Imagine obtaining a natural cheese flavor in less than three days rather than using traditional aging methods, which can take up to two years. Enzyme-modified cheese (EMC) may sound like a mouthful, but it’s actually an enzyme-treated cheese curd that produces a more robust cheese flavor in less time. Though there are other options, EMC is still a primary go-to for food manufacturers. These enzymes are added either when the cheese is made or after aging, followed by an incubation period when the flavors are fine-tuned.
For food manufacturers, this means acquiring high quality, aged cheese flavors without the wait, which boosts the bottom line on production costs. Enzyme modified cheese is especially useful when there are limits on how much cheese can be used in a product compared to how much flavor is needed. EMC also adds a dynamic to the flavor toolbox, offering more diverse notes through formulation, opening the door to complex and interesting cheese flavors for a variety of products.
In the age of clean label marketing, however, enzyme modified cheese sounds like it came from a lab. Therefore, many manufacturers look for options that sound more natural. Some food producers turn to cheese powders, also known in the industry as dry cheese or dehydrated cheese. Instead, manufacturers can opt for an often overlooked viable alternative called concentrated cheese paste, which has all the benefits without the negative connotation.

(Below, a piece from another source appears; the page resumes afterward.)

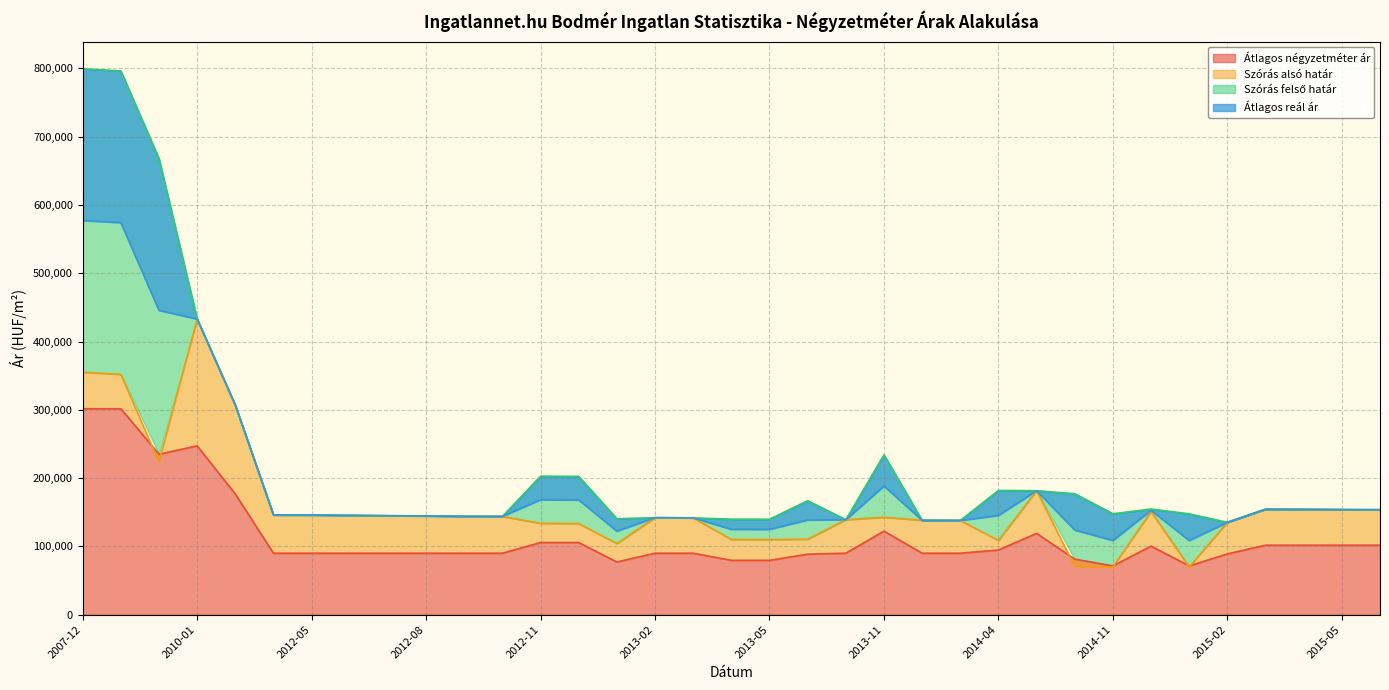

How many interior local valleys does the Átlagos reál ár series have?

6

Concentrated cheese paste delivers exceptional cheese flavor because it is composed of nearly 80 percent block cheese. However, it costs only 20 percent as much. A manufacturer may see big cost reductions based on the combined amounts of concentrates and backfill products in items such as cheese sauces, dips, and cheese-flavored crackers. Concentrated cheese paste also offers 3 to 5 times the flavor intensity of natural cheese curd and comes in a variety of distinctive flavors, including traditional style and ethnic cheese notes.
Using concentrated cheese paste may also provide health benefits, including possible reductions in fat, sodium, and calories, all without compromising taste. And unlike block cheese, concentrated cheese paste maintains a consistent flavor profile from the day you get it to the day you use it.
For any food manufacturer seeking the perfect balance of taste with reduced production costs, concentrated cheese paste is a perfect solution. Endless applications and diversity in formulation add to the product development dynamic. Concentrated cheese paste offers all the benefits of enzyme modified cheese, but with a more positive public perception. It’s the best thing since, well, regular cheese.